■ **Instructions for the task**: Exact copies of the lines below, from the one with "Figure 4. Decanoic" up to and including the one with "Figure 1. Current", are what this calls for; leave out pictures.

■ **Information shown**:
>>>>

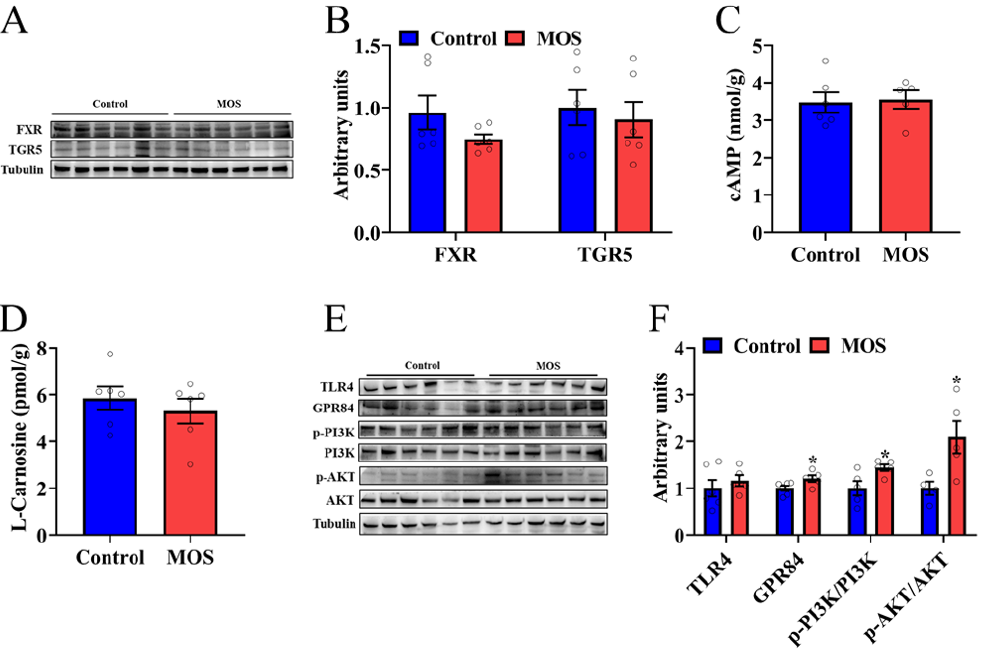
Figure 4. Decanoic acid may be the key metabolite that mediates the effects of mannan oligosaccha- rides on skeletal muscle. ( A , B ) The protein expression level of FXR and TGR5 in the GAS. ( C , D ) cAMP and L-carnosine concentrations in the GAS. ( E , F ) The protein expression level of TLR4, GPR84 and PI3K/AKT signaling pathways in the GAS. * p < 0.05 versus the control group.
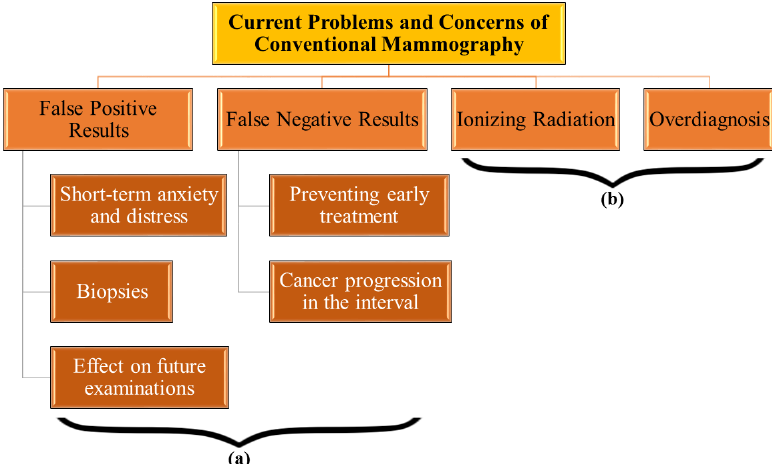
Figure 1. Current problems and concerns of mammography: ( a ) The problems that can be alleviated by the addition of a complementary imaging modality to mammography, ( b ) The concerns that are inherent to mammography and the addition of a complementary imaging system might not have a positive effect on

<<<<
>>>>

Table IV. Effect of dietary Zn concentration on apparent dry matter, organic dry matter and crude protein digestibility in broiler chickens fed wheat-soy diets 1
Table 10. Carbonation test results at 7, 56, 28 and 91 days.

<<<<

■ **Answer to the problem**:
Figure 4. Decanoic acid may be the key metabolite that mediates the effects of mannan oligosaccha- rides on skeletal muscle. ( A , B ) The protein expression level of FXR and TGR5 in the GAS. ( C , D ) cAMP and L-carnosine concentrations in the GAS. ( E , F ) The protein expression level of TLR4, GPR84 and PI3K/AKT signaling pathways in the GAS. * p < 0.05 versus the control group.
Figure 1. Current problems and concerns of mammography: ( a ) The problems that can be alleviated by the addition of a complementary imaging modality to mammography, ( b ) The concerns that are inherent to mammography and the addition of a complementary imaging system might not have a positive effect on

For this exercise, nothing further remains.